A man who stabbed an intruder to death when he was a teenager has been jailed.
Dean Kerrie was just 17 when he stabbed Jack Power, 25, in the chest in July 2018.
Power smashed a window to get into Kerrie's house in Waterford, south east Ireland, because he believed Kerrie, now 21, had damaged his car.
Power was stabbed once through the heart by Kerrie and died at the scene.
Kerrie was described as being someone with a ‘slight’ frame at the time
and the victim, who had been drinking, was tall and well-built.
The court also heard the suggestion that the defendant’s mother was also assaulted in the melee.
According to reports by the Irish Mirror, Kerrie told police he found
the knife at his bedside but the judge said he did not believe the court
had heard the truth about the ‘provenance’ of the weapon.
Officers say they found him crying in the kitchen after he called the police himself.
The judge said he had taken into account Kerrie’s genuine remorse and
young age at the time of the incident when passing sentence.

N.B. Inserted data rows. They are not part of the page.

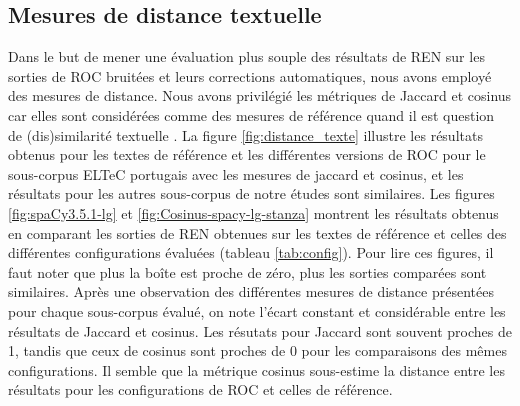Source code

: \subsection{Mesures de distance textuelle}
\label{sec:distances_creux}
Dans le but de mener une évaluation plus souple des résultats de REN sur les sorties de ROC bruitées et leurs corrections automatiques, nous avons employé des mesures de distance. Nous avons privilégié les métriques de Jaccard et cosinus car elles sont considérées comme des mesures de référence quand il est question de (dis)similarité textuelle \cite{buscaldi2020calcul}. La figure \ref{fig:distance_texte} illustre les résultats obtenus pour les textes de référence et les différentes versions de ROC pour le sous-corpus ELTeC portugais avec les mesures de jaccard et cosinus, et les résultats pour les autres sous-corpus de notre études sont similaires. Les figures \ref{fig:spaCy3.5.1-lg} et \ref{fig:Cosinus-spacy-lg-stanza} montrent les résultats obtenus en comparant les sorties de REN obtenues sur les textes de référence et celles des différentes configurations évaluées (tableau \ref{tab:config}). Pour lire ces figures, il faut noter que plus la boîte est proche de zéro, plus les sorties comparées sont similaires.
Après une observation des différentes mesures de distance présentées pour chaque sous-corpus évalué, on note l'écart constant et considérable entre les résultats de Jaccard et cosinus. Les résutats pour Jaccard sont souvent proches de 1, tandis que ceux de cosinus sont proches de 0 pour les comparaisons des mêmes configurations. Il semble que la métrique cosinus sous-estime la distance entre les résultats pour les configurations de ROC et celles de référence. 

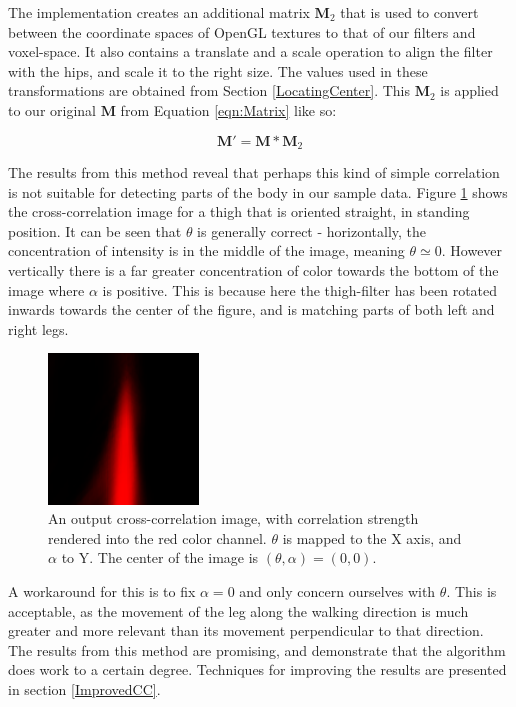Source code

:The implementation creates an additional matrix $\mathbf{M}_2$ that is used to convert between the coordinate spaces of OpenGL textures to that of our filters and voxel-space.
It also contains a translate and a scale operation to align the filter with the hips, and scale it to the right size.
The values used in these transformations are obtained from Section \ref{LocatingCenter}.
This $\mathbf{M}_2$ is applied to our original $\mathbf{M}$ from Equation \ref{eqn:Matrix} like so:

\begin{equation}
	\mathbf{M}' = \mathbf{M} * \mathbf{M}_2
\end{equation}

\bigskip
\noindent The results from this method reveal that perhaps this kind of simple correlation is not suitable for detecting parts of the body in our sample data.
Figure \ref{ParameterSpace} shows the cross-correlation image for a thigh that is oriented straight, in standing position.
It can be seen that $\theta$ is generally correct - horizontally, the concentration of intensity is in the middle of the image, meaning $\theta \simeq 0$.
However vertically there is a far greater concentration of color towards the bottom of the image where $\alpha$ is positive.
This is because here the thigh-filter has been rotated inwards towards the center of the figure, and is matching parts of both left and right legs.

\begin{figure}[tb]
	\vspace{-10pt}
	\centering
	\includegraphics[height=4cm]{parameterspace.png}
	\caption{An output cross-correlation image, with correlation strength rendered into the red color channel.
		$\theta$ is mapped to the X axis, and $\alpha$ to Y.
		The center of the image is $(\theta, \alpha) = (0,0)$.}
	\label{ParameterSpace}
\end{figure}

A workaround for this is to fix $\alpha = 0$ and only concern ourselves with $\theta$.
This is acceptable, as the movement of the leg along the walking direction is much greater and more relevant \cite{GaitBook} than its movement perpendicular to that direction.
The results from this method are promising, and demonstrate that the algorithm does work to a certain degree.
Techniques for improving the results are presented in section \ref{ImprovedCC}.


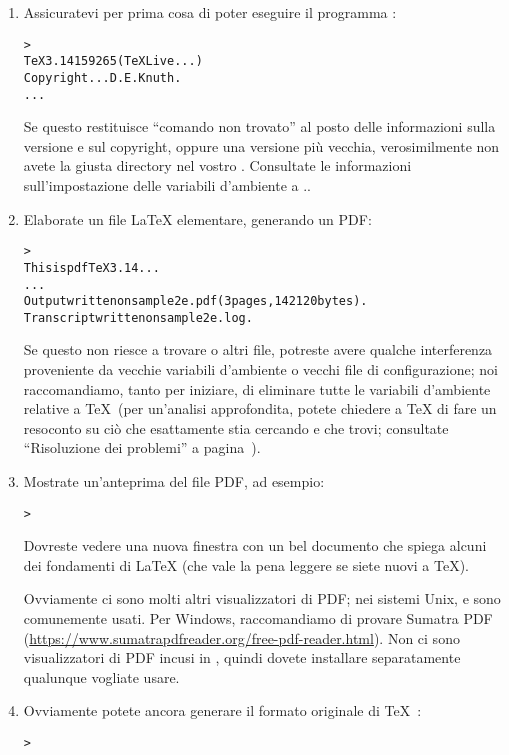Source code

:\documentclass{article}
\begin{document}
\begin{enumerate}

\item Assicuratevi per prima cosa di poter eseguire il programma
:
\begin{alltt}
> 
TeX 3.14159265 (TeX Live ...)
Copyright ... D.E. Knuth.
...
\end{alltt}
Se questo restituisce ``comando non trovato'' al posto delle informazioni
sulla versione e sul copyright, oppure una versione più vecchia,
verosimilmente non avete la giusta directory  nel vostro
. Consultate le informazioni sull'impostazione delle
variabili d'ambiente a \p.\pageref{sec:env}.

\item Elaborate un file \LaTeX{} elementare, generando un PDF:
\begin{alltt}
> 
This is pdfTeX 3.14...
...
Output written on sample2e.pdf (3 pages, 142120 bytes).
Transcript written on sample2e.log.
\end{alltt}
Se questo non riesce a trovare  o altri file,
potreste avere qualche interferenza proveniente da vecchie variabili
d'ambiente o vecchi file di configurazione; noi raccomandiamo, tanto per
iniziare, di eliminare tutte le variabili d'ambiente relative a \TeX\ (per
un'analisi approfondita, potete chiedere a \TeX{} di fare un resoconto su
ciò che esattamente stia cercando e che trovi; consultate ``Risoluzione
dei problemi'' a pagina~\pageref{sec:debugging}).

\item Mostrate un'anteprima del file PDF, ad esempio:
\begin{alltt}
> 
\end{alltt}
Dovreste vedere una nuova finestra con un bel documento che spiega alcuni
dei fondamenti di \LaTeX{} (che vale la pena leggere se siete nuovi a
\TeX).

Ovviamente ci sono molti altri visualizzatori di PDF; nei sistemi Unix,
 e  sono comunemente usati. Per Windows,
raccomandiamo di provare Sumatra PDF
(\url{https://www.sumatrapdfreader.org/free-pdf-reader.html}). Non ci
sono visualizzatori di PDF incusi in \TL, quindi dovete installare
separatamente qualunque vogliate usare.

\item Ovviamente potete ancora generare il formato originale di \TeX\ \dvi{}:
\begin{alltt}
> 
\end{alltt}


\end{enumerate}
\end{document}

He added that although he didn’t start the trouble, the convicted man
had resorted to excessive and disproportionate violence by using a knife
on someone who was unarmed.
He was found guilty of manslaughter after the jury decided the defendant had acted in self-defence and acquitted him of murder.
Justice McDermott acknowledged the trial provided ‘cold comfort for relatives whose loss is profound and life-long’.

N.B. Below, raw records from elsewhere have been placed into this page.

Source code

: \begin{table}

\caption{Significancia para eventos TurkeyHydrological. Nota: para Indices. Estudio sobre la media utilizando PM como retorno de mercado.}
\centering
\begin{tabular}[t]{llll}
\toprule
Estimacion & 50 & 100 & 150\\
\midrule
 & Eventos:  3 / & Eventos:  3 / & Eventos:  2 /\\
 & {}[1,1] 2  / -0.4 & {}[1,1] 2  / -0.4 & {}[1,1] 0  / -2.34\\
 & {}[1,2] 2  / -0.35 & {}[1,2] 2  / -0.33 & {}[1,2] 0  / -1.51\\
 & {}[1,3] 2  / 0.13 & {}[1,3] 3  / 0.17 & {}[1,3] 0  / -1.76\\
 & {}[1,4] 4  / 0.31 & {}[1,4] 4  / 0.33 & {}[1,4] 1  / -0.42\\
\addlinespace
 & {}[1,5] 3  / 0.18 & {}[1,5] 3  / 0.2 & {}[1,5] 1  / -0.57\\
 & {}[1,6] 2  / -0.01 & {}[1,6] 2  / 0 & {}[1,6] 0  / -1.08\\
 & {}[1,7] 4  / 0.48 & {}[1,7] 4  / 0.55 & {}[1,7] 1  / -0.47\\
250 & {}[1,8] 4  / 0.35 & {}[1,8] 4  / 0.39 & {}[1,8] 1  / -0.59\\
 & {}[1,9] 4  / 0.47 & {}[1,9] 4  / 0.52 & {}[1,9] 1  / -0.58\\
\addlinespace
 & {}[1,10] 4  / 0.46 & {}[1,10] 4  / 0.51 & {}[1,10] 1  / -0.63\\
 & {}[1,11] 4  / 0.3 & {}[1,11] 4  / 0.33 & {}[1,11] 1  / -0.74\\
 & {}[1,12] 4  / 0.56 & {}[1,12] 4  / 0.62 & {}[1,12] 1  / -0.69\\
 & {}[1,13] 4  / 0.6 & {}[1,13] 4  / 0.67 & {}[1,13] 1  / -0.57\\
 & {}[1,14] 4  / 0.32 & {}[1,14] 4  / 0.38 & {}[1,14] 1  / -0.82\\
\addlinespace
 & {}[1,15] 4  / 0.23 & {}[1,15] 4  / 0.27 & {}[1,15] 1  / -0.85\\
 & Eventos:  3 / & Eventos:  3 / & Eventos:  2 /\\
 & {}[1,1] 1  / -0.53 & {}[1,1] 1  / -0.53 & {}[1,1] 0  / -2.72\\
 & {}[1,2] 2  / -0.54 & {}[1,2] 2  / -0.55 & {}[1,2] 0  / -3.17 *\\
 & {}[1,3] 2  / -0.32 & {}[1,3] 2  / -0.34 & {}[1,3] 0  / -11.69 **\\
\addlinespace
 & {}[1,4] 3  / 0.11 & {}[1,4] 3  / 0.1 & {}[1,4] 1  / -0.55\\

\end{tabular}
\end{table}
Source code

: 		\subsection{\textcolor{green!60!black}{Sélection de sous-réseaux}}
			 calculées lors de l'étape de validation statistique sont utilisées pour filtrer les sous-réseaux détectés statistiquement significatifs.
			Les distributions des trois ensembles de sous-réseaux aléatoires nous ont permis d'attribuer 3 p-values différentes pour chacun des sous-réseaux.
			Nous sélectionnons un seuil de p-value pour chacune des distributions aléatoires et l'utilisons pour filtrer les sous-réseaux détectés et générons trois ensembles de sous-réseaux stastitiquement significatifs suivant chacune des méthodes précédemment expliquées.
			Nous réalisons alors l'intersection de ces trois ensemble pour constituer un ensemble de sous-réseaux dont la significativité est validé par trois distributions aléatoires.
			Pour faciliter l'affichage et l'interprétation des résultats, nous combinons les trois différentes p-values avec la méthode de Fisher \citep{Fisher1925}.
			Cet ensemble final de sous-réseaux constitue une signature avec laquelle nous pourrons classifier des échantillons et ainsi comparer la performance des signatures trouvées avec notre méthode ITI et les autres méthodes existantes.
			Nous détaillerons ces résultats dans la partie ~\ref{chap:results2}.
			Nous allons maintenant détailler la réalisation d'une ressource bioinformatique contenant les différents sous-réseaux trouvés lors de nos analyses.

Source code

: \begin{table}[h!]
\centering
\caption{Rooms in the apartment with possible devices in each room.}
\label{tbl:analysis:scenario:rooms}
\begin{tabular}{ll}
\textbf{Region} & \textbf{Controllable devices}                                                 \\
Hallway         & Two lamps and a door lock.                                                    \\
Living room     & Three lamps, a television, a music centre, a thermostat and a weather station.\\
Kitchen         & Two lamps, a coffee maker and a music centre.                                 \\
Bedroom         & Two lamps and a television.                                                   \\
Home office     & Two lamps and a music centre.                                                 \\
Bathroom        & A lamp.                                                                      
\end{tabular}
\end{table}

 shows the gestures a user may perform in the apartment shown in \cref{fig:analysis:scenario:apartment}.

Power was described as an ‘exceptionally hard-working young man’ who was ‘fuelled by his father’s encouragement’.
He added: ‘Nothing I do or say will alleviate this suffering. The
sentence I impose must be proportionate to the gravity of the offence of
manslaughter and also appropriate to his [Kerrie’s] circumstances.’
The judge imposed a sentence of four years and six months, suspending the final year to take into account time already served.